Odnosząc się do prób zacierania bariery między prawdą Ewangeliczną a herezją rzymską, do spotkań tzw. „pastorów” protestanckich z katolickimi księżmi, do wspólnych nabożeństw katolików i „protestantów” wyznających inną ewangelię, innego chrystusa i innego ducha, oraz do wspólnych koncertów, gdzie śpiewane są arminiańskie hymny, powołując się na Pismo zalecił całkowitą separację chrześcijan od synagogi diabła.
2 Kor. 6:14-18 Nie wprzęgajcie się w nierówne jarzmo z niewierzącymi. Cóż bowiem wspólnego ma sprawiedliwość z niesprawiedliwością? Albo jaka jest wspólnota między światłem a ciemnością? Albo jaka zgoda Chrystusa z Belialem, albo co za dział wierzącego z niewierzącym? A co za porozumienie między świątynią Boga a bożkami? Wy bowiem jesteście świątynią Boga żywego, tak jak mówi Bóg: Będę w nich mieszkał i będę się przechadzał w nich, i będę ich Bogiem, a oni będą moim ludem. Dlatego wyjdźcie spośród nich i odłączcie się, mówi Pan, i nieczystego nie dotykajcie, a ja was przyjmę. I będę wam Ojcem, a wy będziecie mi synami i córkami – mówi Pan Wszechmogący.
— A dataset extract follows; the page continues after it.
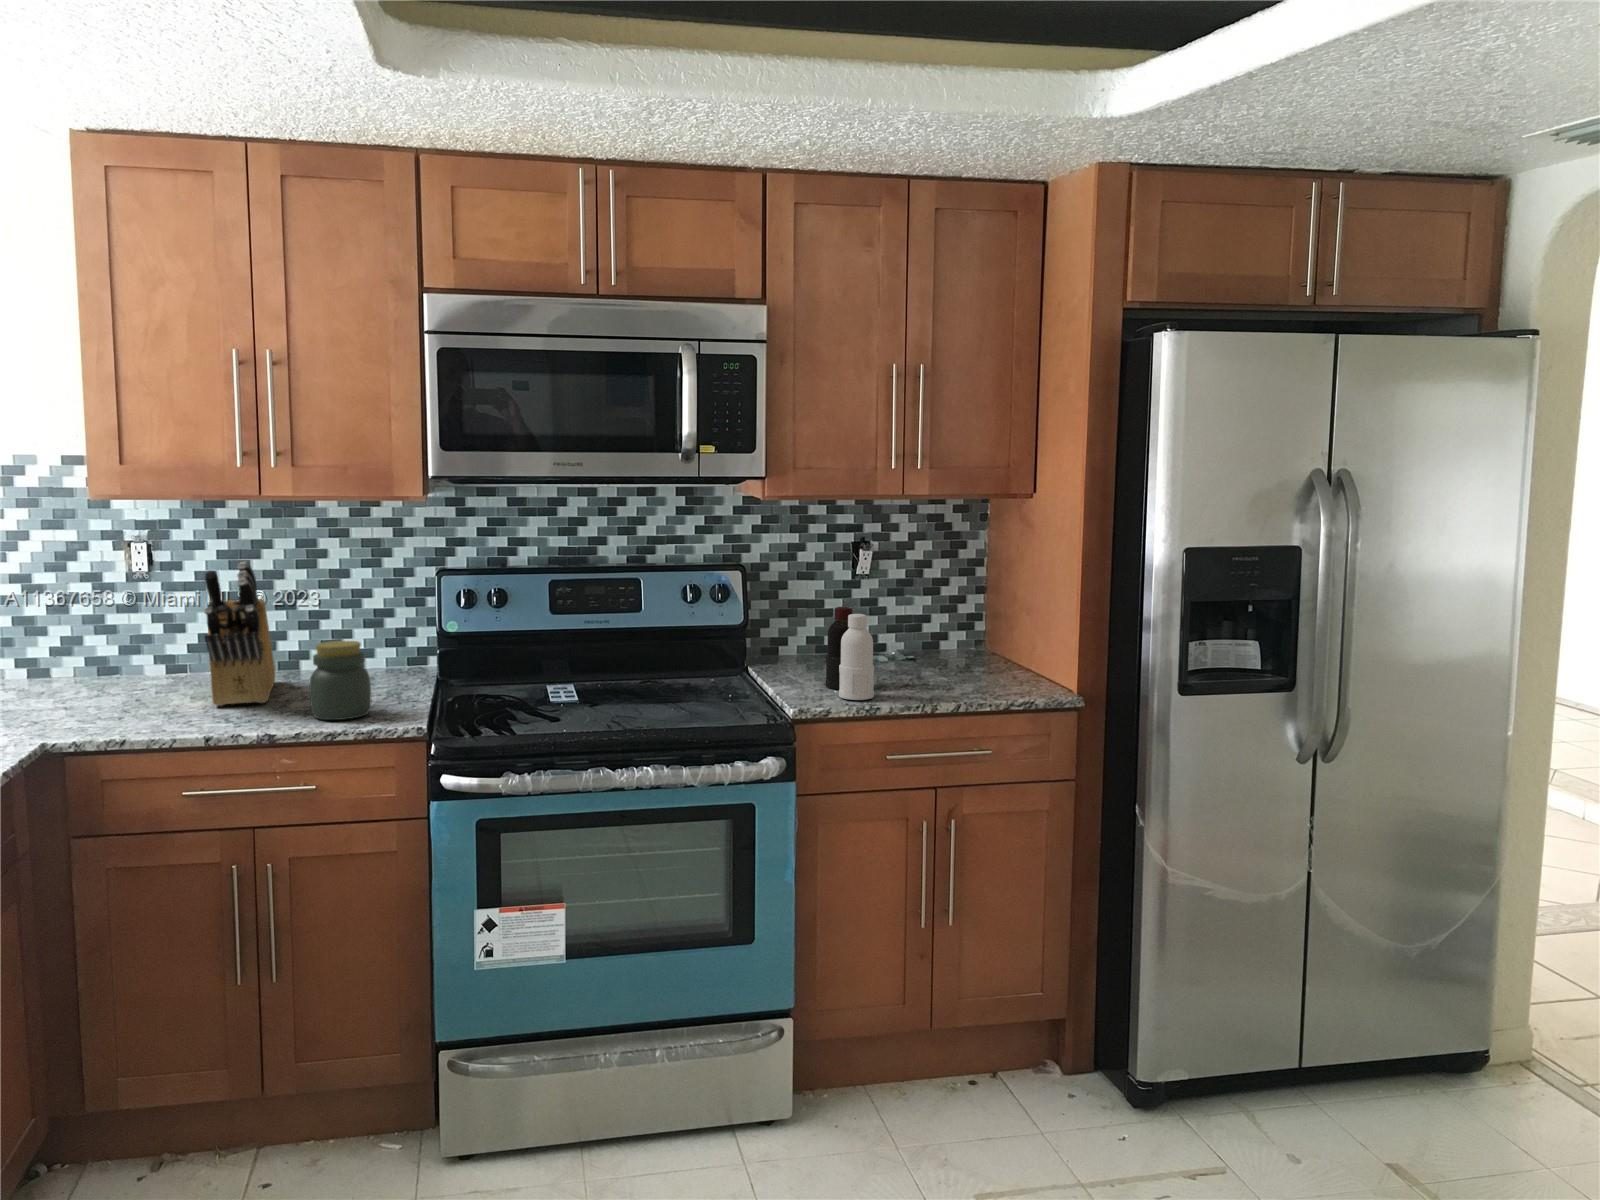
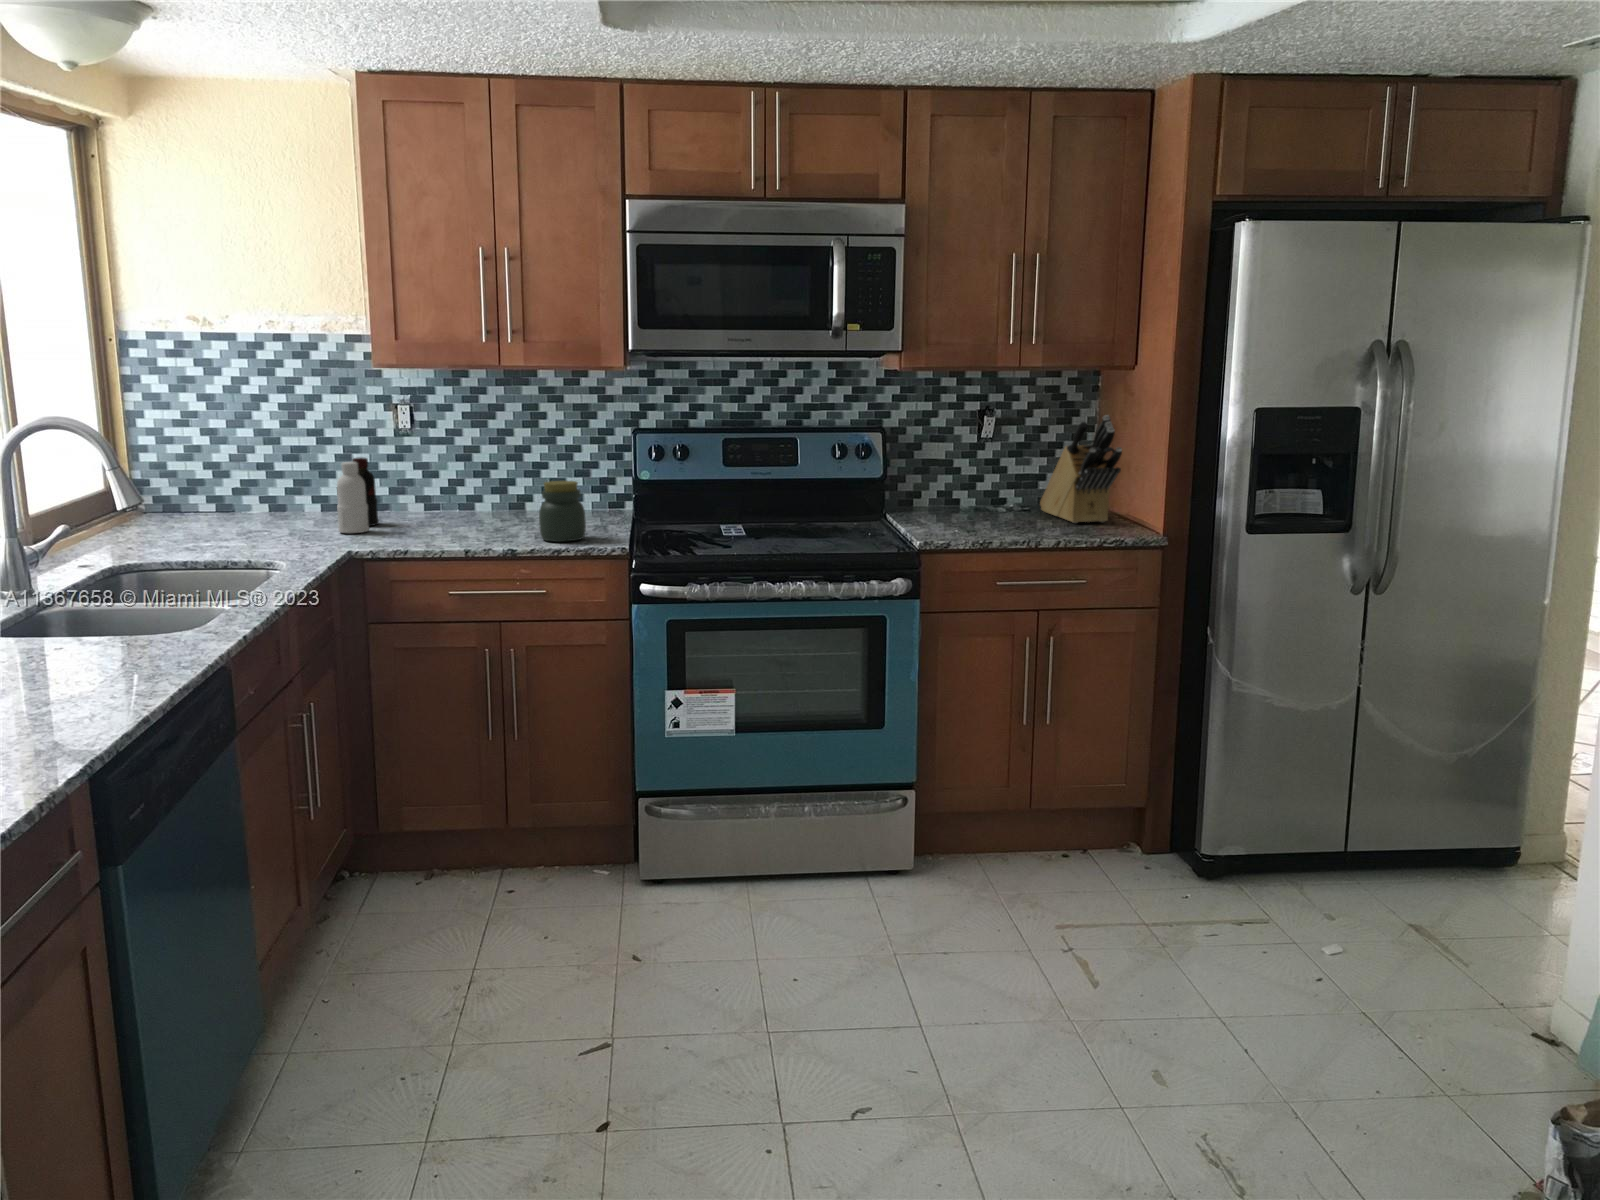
knife block: present [204,562,275,706] -> present [1040,415,1122,523]
bottle: present [826,607,874,700] -> present [337,458,379,533]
Wezwanie zostało usłyszane. Odpowiedział na nie jeden z funkcjonariuszy i finansowych beneficjentów systemu. Jego odpowiedź nie powinna dziwić nikogo.
.
Adwokat diabła
Pan Robert Merecz, funkcjonariusz KChB będący na garnuszku WBST poczuł się wysoce zobowiązany do obrony ekumenicznego, zalatującego teologią Rzymu leczo. Wysiłki jego zaowocowały interesującym wywodem. Swój wywód rozpoczął od przysłowiowego odkrycia Ameryki: [10]
Rozumiem, że wersety zamieszczone za serią pytań są w zamyśle Autora potępieniem osób zaangażowanych w Szczeciński Tydzień Reformacji
Następnie zadał serię pytań:
.
O zacieraniu Ewangelii
Co myślę na temat wszelkich prób zacierania bariery między prawdą Ewangeliczną a herezją rzymską w ramach spędów ekumenicznych? Nie wiem, o czym Autor tu pisze, więc zostawię bez komentarza. Jest to taki poziom ogółu, że nic z niego nie wynika.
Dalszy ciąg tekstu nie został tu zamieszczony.